Cardinal Pell was surprisingly acquitted

Cardinal George Pell is released. The highest Australian court granted the 78-year-old's appeal. Photo: Andy Brownbill / AP / TEH (Image: TEH) (Photo: Andy Brownbill / AP / TEH)


Canberra – Cardinal George Pell, convicted of sexual abuse, has surprisingly been released. The highest Australian court granted the 78-year-old’s appeal.

The former number three of the Vatican was then released from a maximum-security prison near Melbourne after around 13 months in prison. Because of the coronavirus restrictions, Supreme Judge Susan Kiefel pronounced the verdict in an almost empty courtroom in Brisbane.

Australian media showed how Pell drove away in a car convoy. Where was initially unknown. In a first reaction, the 78-year-old described the court’s decision as a remedy for the “serious injustice” that had happened to him.



But he had “no resentment” against his accusers, he said in a press release. He didn’t want his acquittal to add to the pain and bitterness that so many felt. In addition, he does not see his trial as a referendum on the Catholic Church or on how the Australian church authorities deal with pedophilia. “It was about whether I had committed these terrible crimes, and I didn’t,” said Pell.

The court has been dealing with the 78-year-old’s last possible appeal since March. In making its decision, the court followed the defense’s arguments, which indicated weaknesses in testimony.

In March 2019, the former Archbishop of Melbourne was sentenced to six years in prison for the abuse of two choir boys in the 1990s. He rejects all allegations. The former Vatican finance chief is the highest ranking clergyman in the history of the Catholic Church convicted of child abuse.

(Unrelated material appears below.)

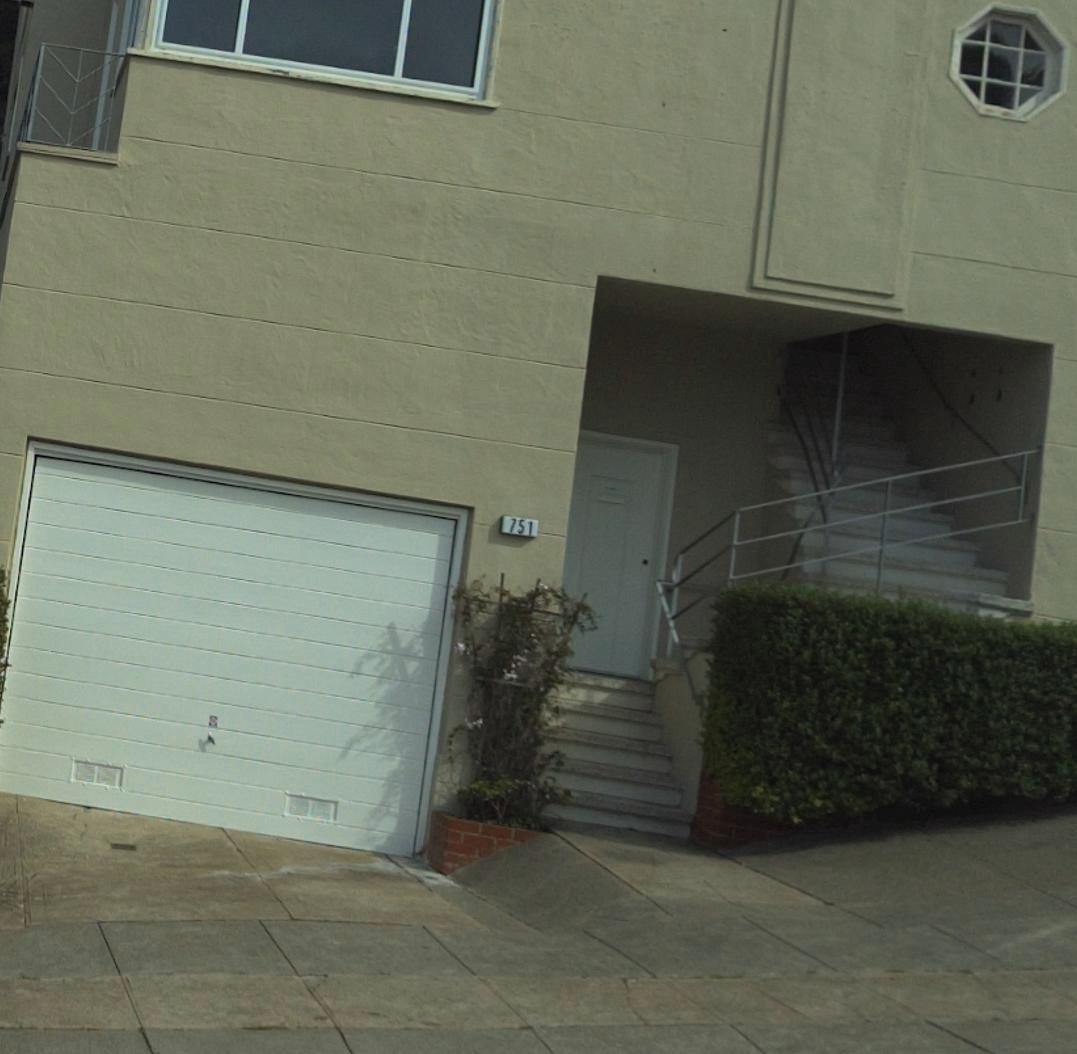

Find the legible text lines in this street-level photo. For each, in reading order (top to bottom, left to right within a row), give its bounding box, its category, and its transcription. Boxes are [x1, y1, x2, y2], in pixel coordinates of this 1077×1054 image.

[508, 516, 534, 537] StreetNumber: 751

The statement of an earlier choir boy, who is now in his mid-30s, was decisive.


Pell’s defense lawyers argued that this was insufficient to establish the cardinal’s guilt beyond any doubt. Another argument: after a Sunday mass, it was impossible for an archbishop to be alone with two choir boys in the sacristy for five or six minutes – this is how it should have been in an assault.

In the other case, for which Pell was convicted, there were no witnesses, according to his defense. The prosecution also reversed the burden of proof: instead of proving Pell’s guilt, the defense had to prove his innocence.

Pell’s first attempt to have the judgment pronounced in March 2019 overturned by an appeals court failed in August. Accordingly, Pell could have been released from custody in October 2022 at the earliest. After the decision of the Court of Appeal, the clergyman’s lawyers appealed to the Supreme Court, so that the latter dealt with it.